▶ _GOAL OF THE EXERCISE_
Identify each line in the data below that contains the word "chúng", and copy those lines out in full.
[Opening DATA SHOWN section]
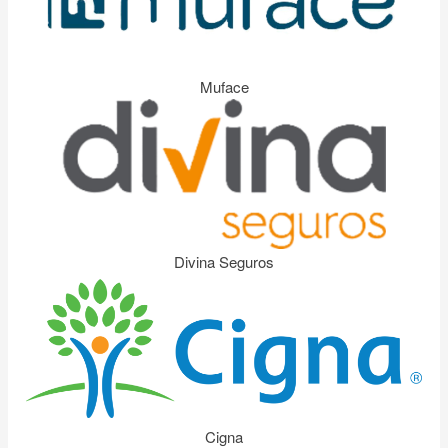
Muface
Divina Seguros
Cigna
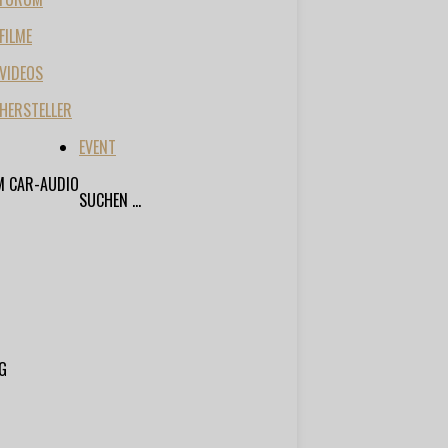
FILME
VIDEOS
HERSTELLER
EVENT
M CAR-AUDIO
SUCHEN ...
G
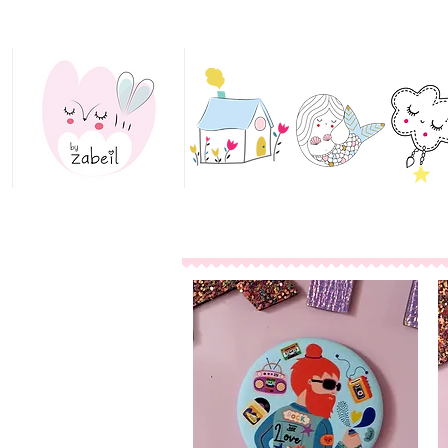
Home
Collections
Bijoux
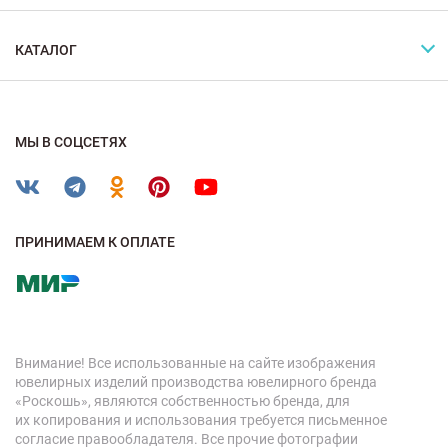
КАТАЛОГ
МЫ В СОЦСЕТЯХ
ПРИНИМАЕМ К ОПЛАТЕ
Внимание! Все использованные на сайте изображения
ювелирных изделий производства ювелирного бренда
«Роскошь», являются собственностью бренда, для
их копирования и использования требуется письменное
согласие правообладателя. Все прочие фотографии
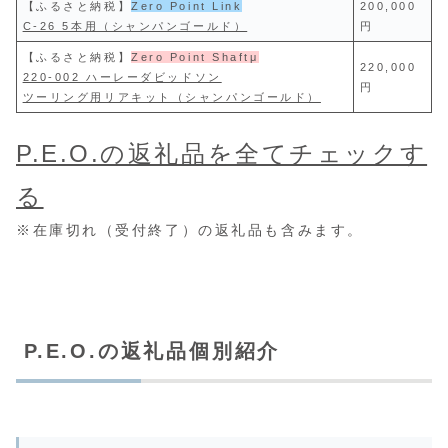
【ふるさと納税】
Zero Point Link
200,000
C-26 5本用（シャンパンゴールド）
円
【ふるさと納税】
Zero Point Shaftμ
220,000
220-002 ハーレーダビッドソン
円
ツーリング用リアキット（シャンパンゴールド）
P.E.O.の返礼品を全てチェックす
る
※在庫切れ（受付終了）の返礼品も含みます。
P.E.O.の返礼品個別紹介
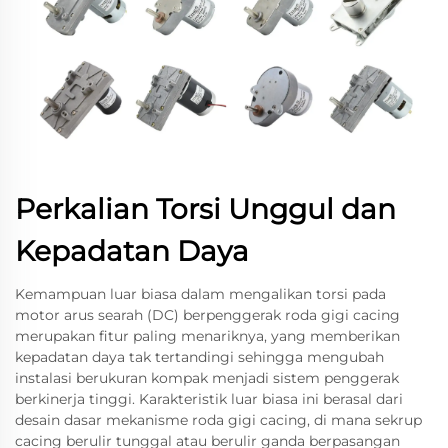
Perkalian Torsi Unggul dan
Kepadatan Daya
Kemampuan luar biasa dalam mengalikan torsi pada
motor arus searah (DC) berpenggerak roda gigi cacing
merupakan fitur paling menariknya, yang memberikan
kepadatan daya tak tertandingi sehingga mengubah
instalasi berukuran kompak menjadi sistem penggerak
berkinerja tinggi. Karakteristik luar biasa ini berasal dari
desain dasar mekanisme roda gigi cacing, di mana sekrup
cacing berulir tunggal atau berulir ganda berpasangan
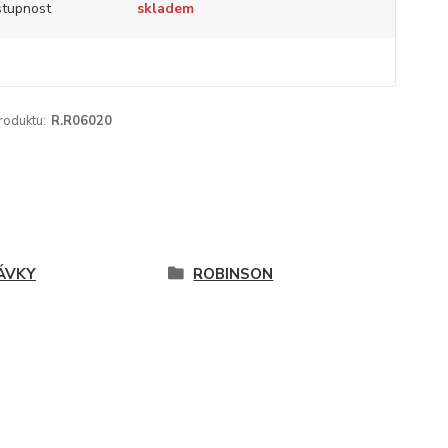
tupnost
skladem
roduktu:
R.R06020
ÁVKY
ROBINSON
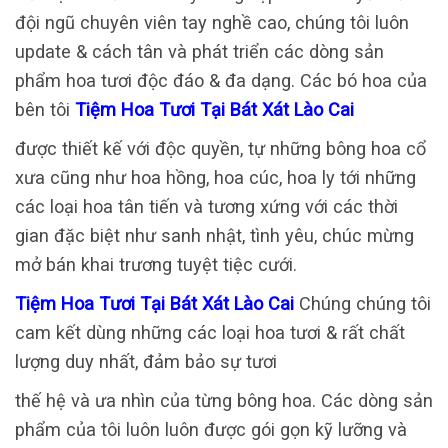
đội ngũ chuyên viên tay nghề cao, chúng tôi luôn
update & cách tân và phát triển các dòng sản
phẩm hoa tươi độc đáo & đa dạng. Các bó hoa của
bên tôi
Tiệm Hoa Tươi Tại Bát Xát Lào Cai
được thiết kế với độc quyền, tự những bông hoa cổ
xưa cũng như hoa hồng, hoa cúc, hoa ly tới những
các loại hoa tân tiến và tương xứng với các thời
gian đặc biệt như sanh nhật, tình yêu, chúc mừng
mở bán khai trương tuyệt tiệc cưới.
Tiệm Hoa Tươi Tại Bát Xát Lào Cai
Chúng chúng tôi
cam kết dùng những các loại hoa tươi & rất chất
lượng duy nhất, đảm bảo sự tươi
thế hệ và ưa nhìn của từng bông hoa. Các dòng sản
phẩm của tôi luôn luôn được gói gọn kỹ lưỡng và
[Closing DATA SHOWN section]
[Opening DATA SHOWN section]
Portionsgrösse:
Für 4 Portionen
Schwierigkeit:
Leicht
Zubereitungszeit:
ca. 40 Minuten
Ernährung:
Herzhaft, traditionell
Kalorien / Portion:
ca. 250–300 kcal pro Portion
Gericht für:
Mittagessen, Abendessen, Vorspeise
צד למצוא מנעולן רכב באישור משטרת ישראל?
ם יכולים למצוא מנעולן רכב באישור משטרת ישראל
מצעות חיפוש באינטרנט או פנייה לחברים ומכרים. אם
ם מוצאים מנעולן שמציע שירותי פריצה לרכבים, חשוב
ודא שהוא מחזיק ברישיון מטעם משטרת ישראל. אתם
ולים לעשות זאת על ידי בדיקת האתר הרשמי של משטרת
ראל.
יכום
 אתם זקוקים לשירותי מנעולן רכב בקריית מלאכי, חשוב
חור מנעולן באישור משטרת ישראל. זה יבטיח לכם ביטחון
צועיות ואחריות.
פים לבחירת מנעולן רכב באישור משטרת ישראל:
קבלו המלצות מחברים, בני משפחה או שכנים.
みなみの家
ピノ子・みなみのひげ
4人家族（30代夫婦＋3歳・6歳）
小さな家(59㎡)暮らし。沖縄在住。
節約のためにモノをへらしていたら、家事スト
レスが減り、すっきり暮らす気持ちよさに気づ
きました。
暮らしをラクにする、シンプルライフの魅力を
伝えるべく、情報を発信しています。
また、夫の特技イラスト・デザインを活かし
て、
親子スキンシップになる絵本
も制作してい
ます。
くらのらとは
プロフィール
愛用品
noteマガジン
[Closing DATA SHOWN section]
▶ _WRITTEN REPLY_
đội ngũ chuyên viên tay nghề cao, chúng tôi luôn
Chúng chúng tôi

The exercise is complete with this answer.